In Wagner’s Ring, Brünnhilde becomes human when awakened by Siegfried’s kiss – the young hero has himself just passed several trials, including one imposed by Wotan.

Through examining the character of Sosuke, it seems clear he is a Siegfried prototype. Siegfried is described as child-like and his innocence has stopped him from developing a sense of fear. Sosuke is five-years-old in the film and like Siegfried, he is asked to take on far more than he’s ready for. In the final sequence of the movie, he carries a weakening Ponyo through a dark tunnel, never wavering in his aim. He’s the mythical hero that, in the face of adversity, never falters.

Another major element is the film’s plot conceit – the flooding of the earth and the destruction that may be brought upon by the imbalance of nature resulting from Ponyo’s escape from one realm to another. In “Die Walküre,” Brünnhilde upsets the order of things when she betrays Wotan to defend Siegmund. Wotan is then forced to strip her of her divinity; he eventually recedes into the background of the story, forced to wait for the end of things. Fujimoto, like Wotan, is on a mission to restore order to the universe, and like the Wagnerian god, eventually concedes to giving up his divine daughter to the human race.

Ultimately Ponyo’s actions and those of Sosuke restore the balance; in a more tragic manner, Brünnhilde and Siegfried’s actions do much the same in the Ring.

Water also plays a major role in both works. Wagner’s tetralogy starts deep in the Rhine river and, after the destruction of the world by fire in “Götterdämmerung,” settles back underneath the river, the Rheingold restored to the Rhinemaidens.

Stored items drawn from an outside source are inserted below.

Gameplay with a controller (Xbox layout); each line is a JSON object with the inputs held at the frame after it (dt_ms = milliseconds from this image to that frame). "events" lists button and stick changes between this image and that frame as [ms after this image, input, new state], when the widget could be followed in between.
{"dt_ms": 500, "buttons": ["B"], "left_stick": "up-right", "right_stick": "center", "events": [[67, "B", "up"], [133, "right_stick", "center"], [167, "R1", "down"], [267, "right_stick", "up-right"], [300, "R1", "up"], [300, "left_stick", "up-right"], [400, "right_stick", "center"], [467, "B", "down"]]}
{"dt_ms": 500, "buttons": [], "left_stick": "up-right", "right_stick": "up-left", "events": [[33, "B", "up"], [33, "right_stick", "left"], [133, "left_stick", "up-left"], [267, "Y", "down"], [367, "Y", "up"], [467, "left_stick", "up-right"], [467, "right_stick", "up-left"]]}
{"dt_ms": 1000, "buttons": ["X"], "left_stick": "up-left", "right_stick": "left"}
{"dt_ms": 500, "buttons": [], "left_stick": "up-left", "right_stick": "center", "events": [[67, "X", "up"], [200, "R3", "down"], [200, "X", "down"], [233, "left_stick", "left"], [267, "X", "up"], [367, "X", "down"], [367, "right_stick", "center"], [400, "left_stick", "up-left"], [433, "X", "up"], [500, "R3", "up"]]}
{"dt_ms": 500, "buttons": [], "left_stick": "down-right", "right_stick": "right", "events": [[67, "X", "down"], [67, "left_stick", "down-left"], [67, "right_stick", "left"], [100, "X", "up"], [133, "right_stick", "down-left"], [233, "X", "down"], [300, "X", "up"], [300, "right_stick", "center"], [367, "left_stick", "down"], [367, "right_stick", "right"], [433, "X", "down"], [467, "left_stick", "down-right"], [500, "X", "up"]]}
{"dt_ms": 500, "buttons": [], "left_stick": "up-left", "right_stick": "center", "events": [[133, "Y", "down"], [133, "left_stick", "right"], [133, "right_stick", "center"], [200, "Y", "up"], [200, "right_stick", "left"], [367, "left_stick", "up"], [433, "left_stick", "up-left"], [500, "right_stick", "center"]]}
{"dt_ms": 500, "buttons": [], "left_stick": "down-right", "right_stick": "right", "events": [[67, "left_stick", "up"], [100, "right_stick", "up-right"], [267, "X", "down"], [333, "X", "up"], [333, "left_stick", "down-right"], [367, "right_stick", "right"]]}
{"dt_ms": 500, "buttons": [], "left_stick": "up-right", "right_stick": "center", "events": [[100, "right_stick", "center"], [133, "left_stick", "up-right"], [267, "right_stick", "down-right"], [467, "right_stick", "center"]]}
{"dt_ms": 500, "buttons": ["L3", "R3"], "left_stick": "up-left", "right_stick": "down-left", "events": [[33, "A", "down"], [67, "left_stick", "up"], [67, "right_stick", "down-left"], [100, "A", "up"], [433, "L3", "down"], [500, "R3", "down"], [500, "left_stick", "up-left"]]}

In “Ponyo,” we start in Fujimoto’s underwater lair where he houses some magic “golden” potions. When the potions are unearthed and spread around the ocean by Ponyo, everything goes out of whack. The fish become giants and Ponyo is suddenly able to walk on water. That same water then starts to build up and consume the world bit by bit. The film’s climax returns all of the major characters underwater to a lair created by Fujimoto. Once Sosuke has completed his challenge and accepted Ponyo’s love, the film returns to its initial stasis of normal water levels.

There are other passing resemblances (the other sea creatures that bear a stark resemblance to Ponyo could be seen as Valkyries), but these core thematic and character relationships emphasize the connection between the two works of art and what Miyazaki was channeling when he made “Ponyo.”